More advisors are using video in their marketing collateral, and that video needs to be archived because of regulatory requirements.

One issue with web-based solutions is the challenge of uploading and storing huge video files online. For systems that charge by the gigabyte, that gets burned up quickly by video files. Not to mention the hours it can take to upload all that video.

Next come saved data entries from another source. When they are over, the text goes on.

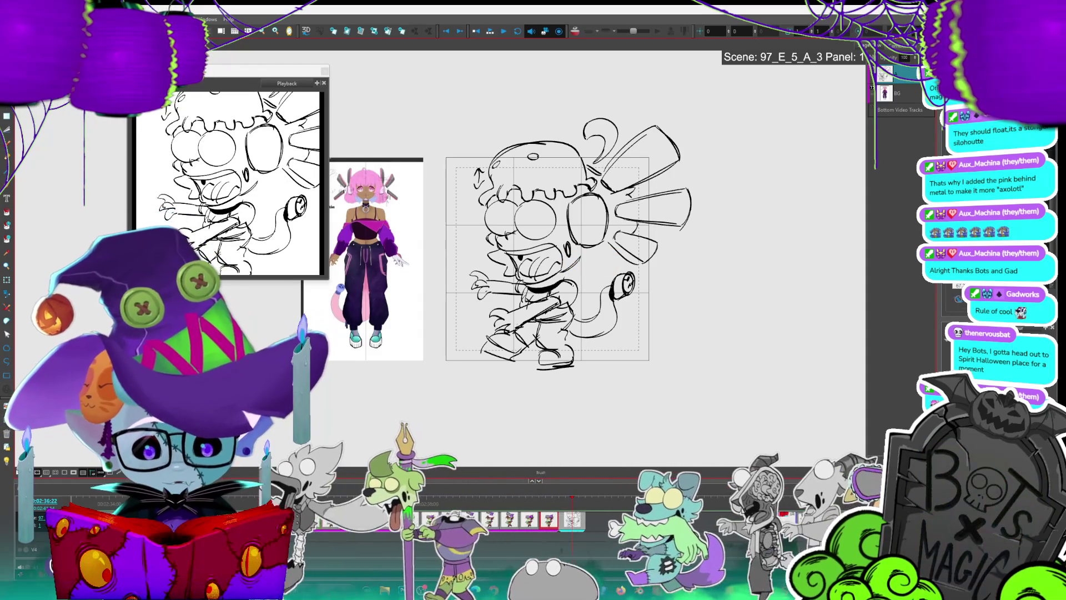
key("alt+b")
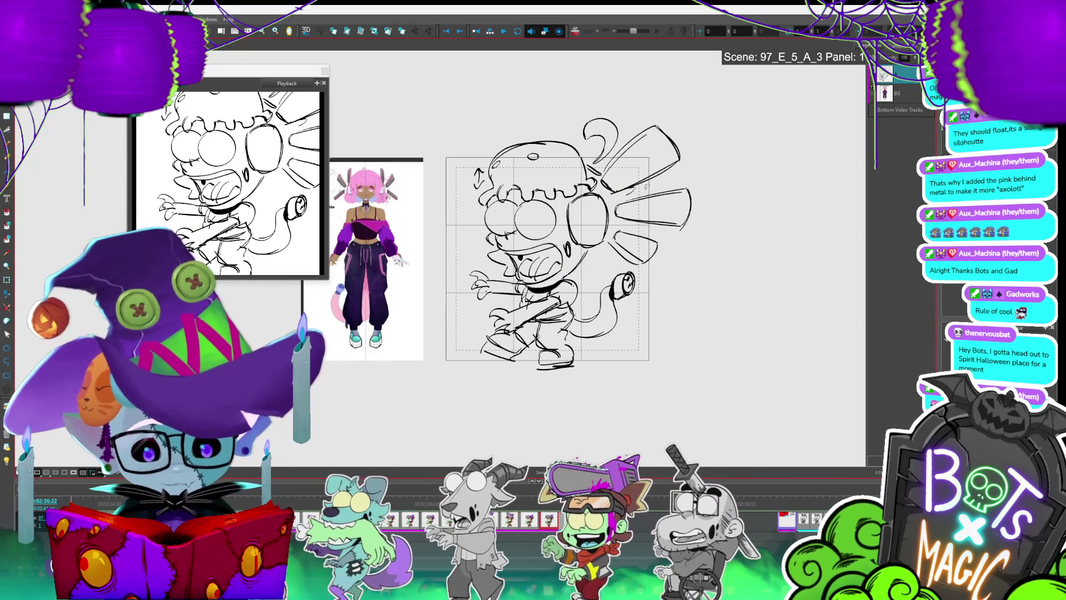
Add short streak lines inside the upper wedge flap
left_click_drag(624, 187, 638, 195)
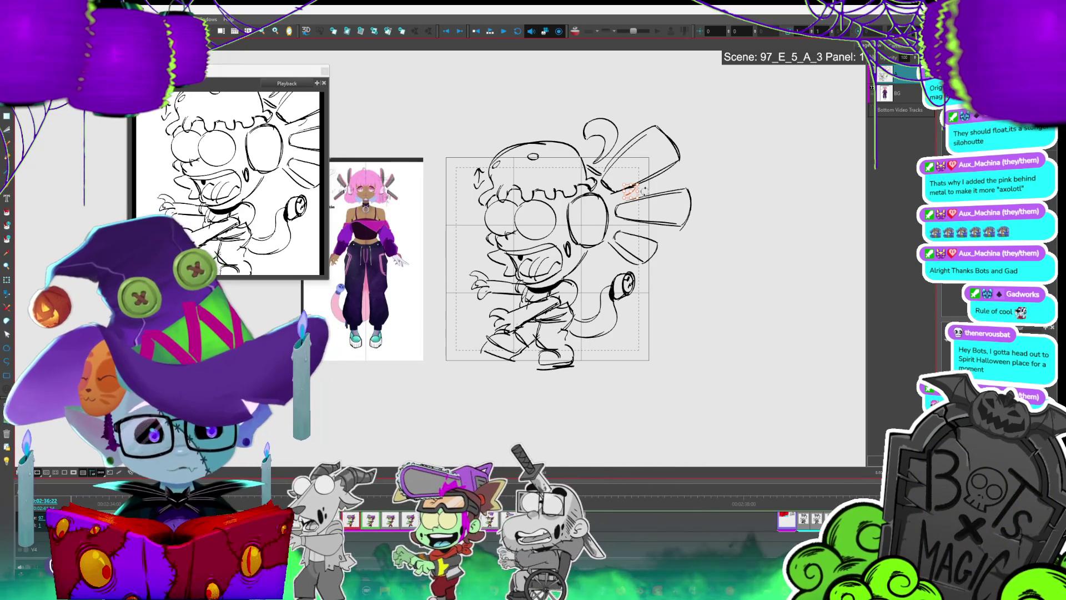
left_click_drag(645, 190, 634, 195)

It’s not a negative specific to NetDocuments, but something to consider for any web-based program.


Leonard Johnson said:

October 29, 2012 — 3:44 PM UTC

I would like to comment on the section related to NetDocuments features. NetDocuments is designed as an enterprise-level document management and as a result has the most sophisticated full text searching and digital records management capablity in the market. It handles work-in-progress for creating, editing and sharing documents, e.g. MS Office apps and Outlook as it does with PDF. It has feature-rich Outlook integrations for capturing emails and archving them as they relate to the client correspondence. RIAs users regularly scan, OCR and manage their firm’s documents as well as client documents and its very easy to create a client portal or client sharing folder at any time. NetDocuments works with the any popular scanner for uploading directly from within the interface, such as in a folder. It has digitial signatures, approvals and automatic email notifications on change management—all built-in.